+++ PROVIDED MATERIAL

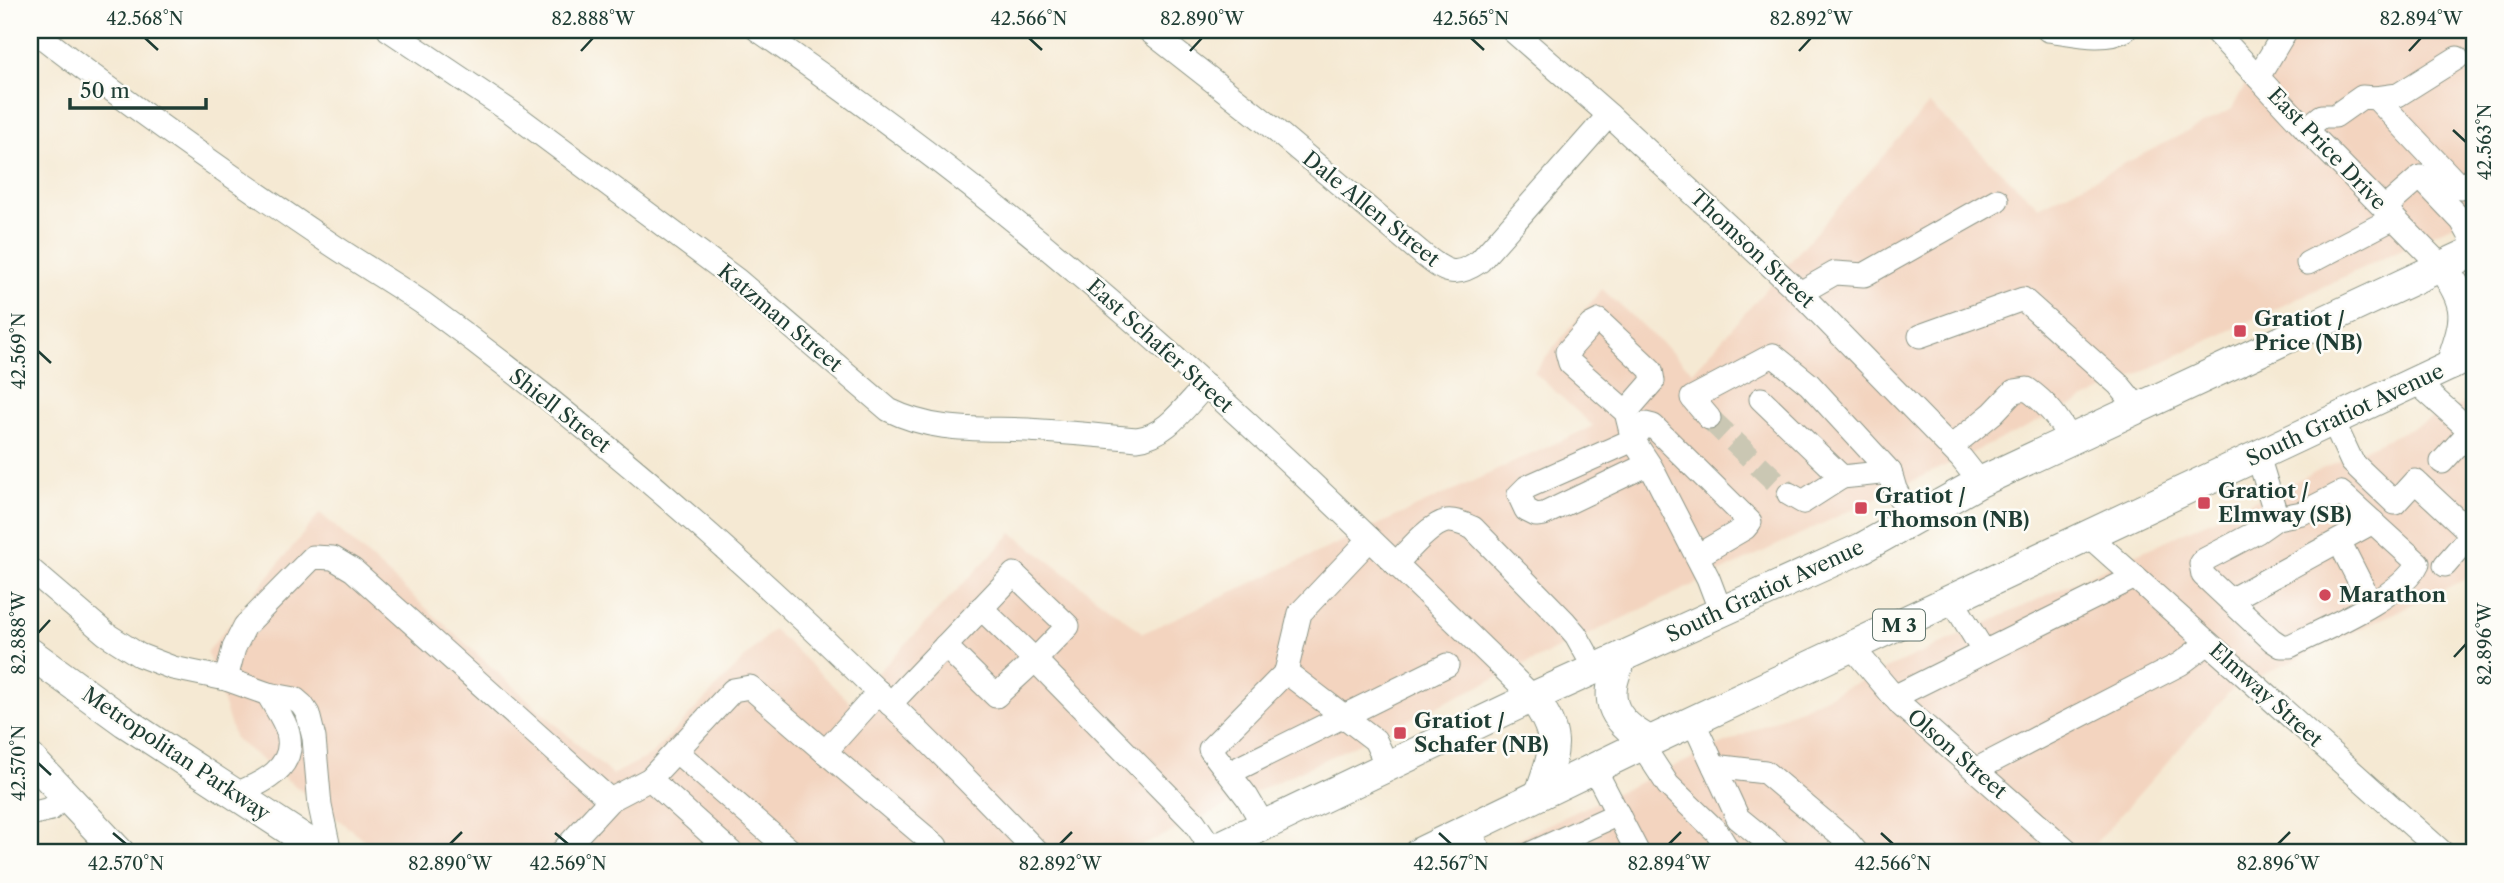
<svg xmlns="http://www.w3.org/2000/svg" width="2504" height="883" viewBox="0 0 2504 883" font-family="'Libre Caslon Text',serif">
<style>
.built{fill:#f3d4bf}
.lines{fill:none;stroke-linecap:round;stroke-linejoin:round}
.minor-tunnel{stroke:#cac7b3;stroke-width:23;stroke-dasharray:23 11;stroke-linecap:butt}
.minor-casing{stroke:#8a9384;stroke-width:25}
.major-casing{stroke:#8a9384;stroke-width:32}
.minor{stroke:#fff;stroke-width:23}
.major{stroke:#fff;stroke-width:30}
.ticks{fill:none;stroke:#1f3d34;stroke-width:2.5}
.poi-dot{fill:#d1495b;stroke:#fdfcf7;stroke-width:2.5}
.labels{text-anchor:middle;stroke-width:5;stroke-linejoin:round;paint-order:stroke}
.shield{fill:#fdfcf7;stroke:#62766e;stroke-width:2}
.shield-label{font-size:19px;font-weight:bold;fill:#1f3d34}
.street-label{font-size:21px;fill:#1f3d34;stroke:#fdfcf7}
.poi-label{font-size:21px;font-weight:bold;fill:#1f3d34;stroke:#fdfcf7;text-anchor:start}
.neatline{fill:none;stroke:#1f3d34;stroke-width:2.5}
.ticks-label{font-size:18px;text-anchor:middle;fill:#1f3d34}
</style>
<rect width="100%" height="100%" fill="#fdfcf7"/>
<filter id="ink" filterUnits="userSpaceOnUse"><feTurbulence type="fractalNoise" baseFrequency=".0143" numOctaves="2"/><feDisplacementMap in="SourceGraphic" scale="14" xChannelSelector="R" yChannelSelector="G"/><feConvolveMatrix kernelMatrix="1 2 1 2 8 2 1 2 1" color-interpolation-filters="sRGB"/></filter>
<filter id="wash" filterUnits="userSpaceOnUse"><feTurbulence type="fractalNoise" baseFrequency=".00686" numOctaves="4" result="noise"/><feDisplacementMap in="SourceGraphic" scale="28" xChannelSelector="R" yChannelSelector="G"/><feGaussianBlur stdDeviation="1.57" result="paint"/><feColorMatrix in="noise" values="0 0 0 0 0 0 0 0 0 0 0 0 0 0 0 0 0 1.4 0 .05"/><feComposite in="paint" operator="in"/></filter>
<g filter="url(#wash)">
<rect width="100%" height="100%" fill="#f5e9d3"/>
<g class="built">
<polygon points="2274,30 2474,30 2474,215 1127,853 381,853 235,739 207,652 320,513 612,775 651,755 773,629 850,702 1012,533 1143,633 1593,426 1534,372 1602,289 1693,372 1929,104 2039,207 2232,109"/>
<polygon points="2474,399 2474,575 2231,690 2092,847 2099,853 1486,853"/>
</g>
</g>
<g filter="url(#ink)">
<g class="lines">
<polyline class="minor-tunnel" points="1709,418 1789,494"/>
<g class="minor-casing">
<g id="minor">
<path d="M33,30C127,104 226,173 325,240C357,262 392,282 424,304C647,466 848,655 1038,853"/>
<path d="M389,30L511,112L737,280L889,410C936,433 978,428 1028,430C1064,432 1101,436 1137,439C1167,436 1186,405 1206,385"/>
<path d="M758,30C868,106 975,186 1077,273C1236,406 1384,552 1533,697"/>
<path d="M1148,30L1274,129L1420,252C1444,271 1453,280 1480,261L1609,115"/>
<polyline points="1512,30 1609,115 1800,293 1961,458 1980,482"/>
<path d="M2048,30C2073,33 2103,42 2125,30"/>
<polyline points="2214,30 2306,129 2442,267"/>
<polyline points="2258,77 2286,30"/>
<polyline points="2376,98 2398,95 2457,58"/>
<polyline points="2306,129 2322,116 2335,116 2362,97 2376,98 2461,188 2474,178"/>
<polyline points="2385,208 2420,177 2462,221 2474,243"/>
<polyline points="2308,263 2394,218"/>
<polyline points="1800,293 1835,273 1864,275 1997,200"/>
<polyline points="1920,336 2023,299 2119,385 2138,408"/>
<polyline points="2416,382 2474,434"/>
<polyline points="1761,399 1842,477 1803,502 1789,494"/>
<polyline points="1626,412 1653,381 1651,370 1599,321 1591,325 1567,352 1570,363 1626,412 1633,440"/>
<polyline points="1709,418 1692,398 1773,355 1809,384 1890,472 1895,489 1912,520"/>
<polyline points="2333,421 2352,462 2395,503 2415,481 2472,534 2445,565"/>
<polyline points="1633,440 1645,424 1653,426 1750,522 1745,528 1697,556"/>
<path d="M1951,447L1993,413L2014,391L2027,389C2047,403 2058,418 2070,439"/>
<path d="M2258,456L2277,518L2302,513L2341,493L2418,563C2402,597 2324,629 2290,646H2281L2272,640L2203,575L2201,564L2204,560L2257,532L2277,518"/>
<polyline points="2442,462 2471,430"/>
<polyline points="1651,467 1633,440 1527,487 1519,495 1526,510 1536,515 1544,514 1640,468 1651,467 1708,578 1721,612"/>
<polyline points="1842,477 1890,472"/>
<polyline points="2089,536 2443,853"/>
<polyline points="2339,541 2371,604"/>
<path d="M1396,564C1407,552 1430,524 1447,521C1456,520 1465,525 1473,528L1564,621L1576,635L1595,669"/>
<polyline points="30,569 106,634 139,655 173,668 226,679 268,694 295,699 302,705 308,714 314,738 320,806 330,853"/>
<polyline points="1952,600 1984,652"/>
<polyline points="2230,600 2373,522"/>
<polyline points="945,646 996,696 1035,660 981,608"/>
<polyline points="1852,647 1901,705 2070,853"/>
<polyline points="1286,672 1375,740 1388,767"/>
<polyline points="226,679 234,648 245,626 313,557 333,558 353,570 610,800 650,779 733,690 750,687 825,752 879,692"/>
<polyline points="1894,697 2135,577"/>
<polyline points="890,704 1014,574 1068,626 1035,660 1194,822 1213,850"/>
<polyline points="1693,721 1738,818 1781,853"/>
<polyline points="1642,745 1668,785 1717,832 1730,853"/>
<polyline points="676,751 793,853"/>
<polyline points="825,752 936,846 937,853"/>
<polyline points="1714,766 1765,772 1847,841 1857,853"/>
<polyline points="1594,768 1638,853"/>
<polyline points="1975,770 2180,664 2208,643"/>
<polyline points="1229,773 1447,665"/>
<polyline points="650,779 732,853"/>
<path d="M235,794C261,784 297,768 288,733C285,720 274,706 268,694"/>
<polyline points="30,814 51,809 64,795"/>
<polyline points="1264,826 1247,797 1210,749 1286,672 1300,613 1370,539"/>
<polyline points="1468,829 1481,853"/>
<polyline points="561,853 610,800"/>
<polyline points="1532,853 1618,814"/>
</g>
</g>
<g class="major-casing">
<g id="major">
<path d="M2442,267C2472,307 2466,320 2451,365"/>
<polyline points="30,653 125,722 325,853"/>
<path d="M1623,656C1602,696 1609,719 1649,741"/>
<path d="M1533,697C1562,738 1555,749 1540,794"/>
<polyline points="30,758 120,853"/>
<polyline points="1206,853 1533,697 1862,548 1980,482 2474,251"/>
<polyline points="1419,853 1642,745 2474,354"/>
</g>
</g>
<use href="#minor" class="minor"/>
<use href="#major" class="major"/>
</g>
</g>
<path class="ticks" d="M145,38L158,50M1029,38L1042,50M1471,38L1484,50M581,51L593,38M1190,51L1202,38M1799,51L1811,38M2409,51L2421,38M2453,130L2466,142M38,351L51,363M38,633L50,620M2454,657L2466,644M38,763L51,775M113,833L126,844M555,833L568,844M1439,833L1451,844M1881,833L1893,844M450,844L462,832M1060,844L1072,832M1669,844L1681,832M2278,844L2290,832"/>
<g class="poi-dot">
<rect x="2233" y="324" width="14" height="14" rx="3.5"/>
<rect x="2197" y="496" width="14" height="14" rx="3.5"/>
<rect x="1854" y="501" width="14" height="14" rx="3.5"/>
<circle cx="2325" cy="595" r="7"/>
<rect x="1393" y="726" width="14" height="14" rx="3.5"/>
</g>
<g class="labels">
<rect class="shield" x="1873" y="609.5" width="52" height="31" rx="5"/>
<g class="shield-label">
<text x="1899" y="632">M 3</text>
</g>
<g class="street-label">
<text transform="translate(2327 149) rotate(46)" y="7">East Price Drive</text>
<text transform="translate(1371 209) rotate(39)" y="7">Dale Allen Street</text>
<text transform="translate(1752 249) rotate(43)" y="7">Thomson Street</text>
<text transform="translate(780 318) rotate(40)" y="7">Katzman Street</text>
<text transform="translate(1160 346) rotate(42)" y="7">East Schafer Street</text>
<text transform="translate(560 411) rotate(38)" y="7">Shiell Street</text>
<text transform="translate(2345 415) rotate(-25)" y="7">South Gratiot Avenue</text>
<text transform="translate(1765 591) rotate(-25)" y="7">South Gratiot Avenue</text>
<text transform="translate(2266 695) rotate(42)" y="7">Elmway Street</text>
<text transform="translate(176 754) rotate(34)" y="7">Metropolitan Parkway</text>
<text transform="translate(1957 754) rotate(41)" y="7">Olson Street</text>
</g>
<g class="poi-label">
<text x="2254" y="326">Gratiot /<tspan x="2254" dy="24">Price (NB)</tspan></text>
<text x="2218" y="498">Gratiot /<tspan x="2218" dy="24">Elmway (SB)</tspan></text>
<text x="1875" y="503">Gratiot /<tspan x="1875" dy="24">Thomson (NB)</tspan></text>
<text x="2339" y="602">Marathon</text>
<text x="1414" y="728">Gratiot /<tspan x="1414" dy="24">Schafer (NB)</tspan></text>
</g>
</g>
<rect width="2504" height="883" fill="none" stroke="#fdfcf7" stroke-width="77"/>
<path d="M70 98v10h136v-10" fill="none" stroke="#1f3d34" stroke-width="3.5"/>
<text x="80" y="98" font-size="21" fill="#1f3d34" stroke="#fdfcf7" stroke-width="5" paint-order="stroke">50 m</text>
<rect x="38" y="38" width="2428" height="806" class="neatline"/>
<g class="ticks-label">
<text x="145" y="25">42.568°N</text>
<text x="593" y="25">82.888°W</text>
<text x="1029" y="25">42.566°N</text>
<text x="1202" y="25">82.890°W</text>
<text x="1471" y="25">42.565°N</text>
<text x="1811" y="25">82.892°W</text>
<text x="2421" y="25">82.894°W</text>
<text transform="translate(2485 142) rotate(-90)" y="6">42.563°N</text>
<text transform="translate(19 351) rotate(-90)" y="6">42.569°N</text>
<text transform="translate(19 633) rotate(-90)" y="6">82.888°W</text>
<text transform="translate(2485 644) rotate(-90)" y="6">82.896°W</text>
<text transform="translate(19 763) rotate(-90)" y="6">42.570°N</text>
<text x="126" y="870">42.570°N</text>
<text x="450" y="870">82.890°W</text>
<text x="568" y="870">42.569°N</text>
<text x="1060" y="870">82.892°W</text>
<text x="1451" y="870">42.567°N</text>
<text x="1669" y="870">82.894°W</text>
<text x="1893" y="870">42.566°N</text>
<text x="2278" y="870">82.896°W</text>
</g>
</svg>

++++++

— WHAT IS BEING ASKED —
Take every line above carrying "SourceGraphic" and return it.

— RESPONSE FOR THIS EXERCISE —
<filter id="ink" filterUnits="userSpaceOnUse"><feTurbulence type="fractalNoise" baseFrequency=".0143" numOctaves="2"/><feDisplacementMap in="SourceGraphic" scale="14" xChannelSelector="R" yChannelSelector="G"/><feConvolveMatrix kernelMatrix="1 2 1 2 8 2 1 2 1" color-interpolation-filters="sRGB"/></filter>
<filter id="wash" filterUnits="userSpaceOnUse"><feTurbulence type="fractalNoise" baseFrequency=".00686" numOctaves="4" result="noise"/><feDisplacementMap in="SourceGraphic" scale="28" xChannelSelector="R" yChannelSelector="G"/><feGaussianBlur stdDeviation="1.57" result="paint"/><feColorMatrix in="noise" values="0 0 0 0 0 0 0 0 0 0 0 0 0 0 0 0 0 1.4 0 .05"/><feComposite in="paint" operator="in"/></filter>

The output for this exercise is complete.